Text excerpt:
Author’s Note: There’s a lot of talk and plenty of noise related to NFV in the telecom industry. It’s a time of market transformation with many executives and marketeers making claims for how their companies are doing NFV better than others, or how they are ahead of the competition in one or more ways. I think we are missing an important voice: The CTOs. I am talking with my peers from service providers and suppliers to get a sense of what is real. I will be sharing these conversations in a series called The Real CTOs of NFV. The title is fun but the intent is serious. Following is my first Real CTO conversation with Martin Taylor of Metaswitch.
Prayson: Martin, you certainly are one of the first Real CTOs of NFV and I am pleased to get this chance to talk with you about virtualization. Can you start by describing Metaswitch’s role in the telecom industry’s NFV transformation?
Martin: Metaswitch is a supplier of virtualized network functions specifically in the IP multimedia communications space. We have a portfolio of VNFs that include an IMS core solution, a session border controller solution and a telephony application service solution. Really all the pieces you need to put together an IMS network for either fixed or mobile voice.
All of those products are available in the form of virtualized network functions ready to go on either OpenStack or VMware. In fact, they have been available since the end of 2014. We are very much at the leading edge in this space of virtualizing IMS.

Directive 1: Print the stretch of the NFV interview from "Author’s Note: There’s" through "industry’s NFV transformation?".
Directive 2: Please state whether each statement agrees with the NFV interview, answering yes or no and quoting the deciding words: (a) Metaswitch's virtualized network functions have been available since the end of 2014. (b) Metaswitch's products run only on VMware. (c) The conversation series is called The Real CTOs of NFV.
Directive 3: Render this sentence from the NFV interview in Spanish: "Metaswitch is a supplier of virtualized network functions specifically in the IP multimedia communications space."
Rely only on the NFV interview above.

Data excerpt:

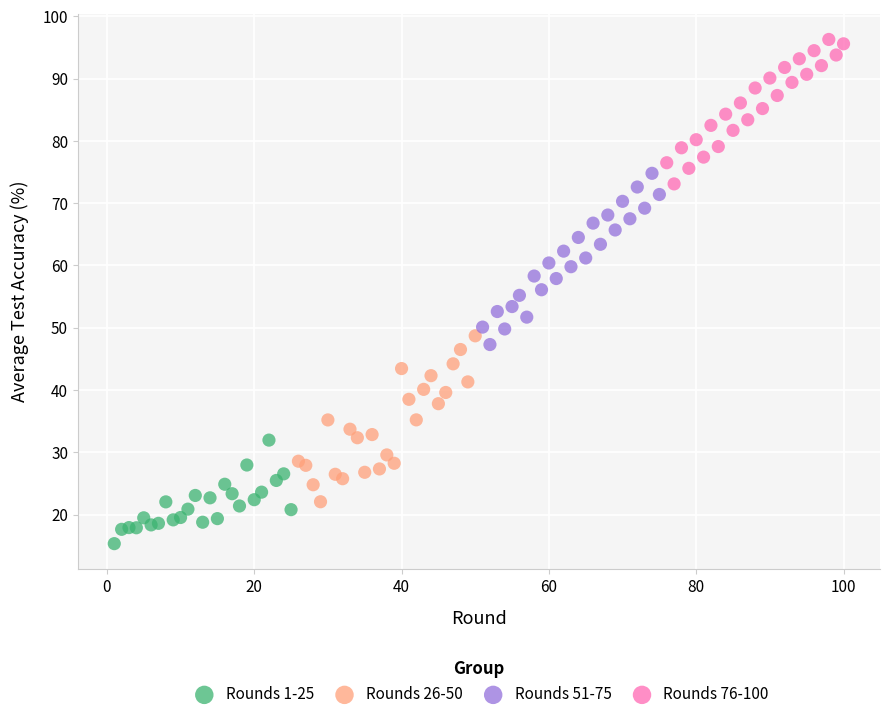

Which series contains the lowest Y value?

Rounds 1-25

Problem solution 1:
Author’s Note: There’s a lot of talk and plenty of noise related to NFV in the telecom industry. It’s a time of market transformation with many executives and marketeers making claims for how their companies are doing NFV better than others, or how they are ahead of the competition in one or more ways. I think we are missing an important voice: The CTOs. I am talking with my peers from service providers and suppliers to get a sense of what is real. I will be sharing these conversations in a series called The Real CTOs of NFV. The title is fun but the intent is serious. Following is my first Real CTO conversation with Martin Taylor of Metaswitch.
Prayson: Martin, you certainly are one of the first Real CTOs of NFV and I am pleased to get this chance to talk with you about virtualization. Can you start by describing Metaswitch’s role in the telecom industry’s NFV transformation?

Problem solution 2:
(a) Yes: "In fact, they have been available since the end of 2014."
(b) No: "ready to go on either OpenStack or VMware"
(c) Yes: "I will be sharing these conversations in a series called The Real CTOs of NFV."

Problem solution 3: Metaswitch es un proveedor de funciones de red virtualizadas específicamente en el ámbito de las comunicaciones multimedia IP.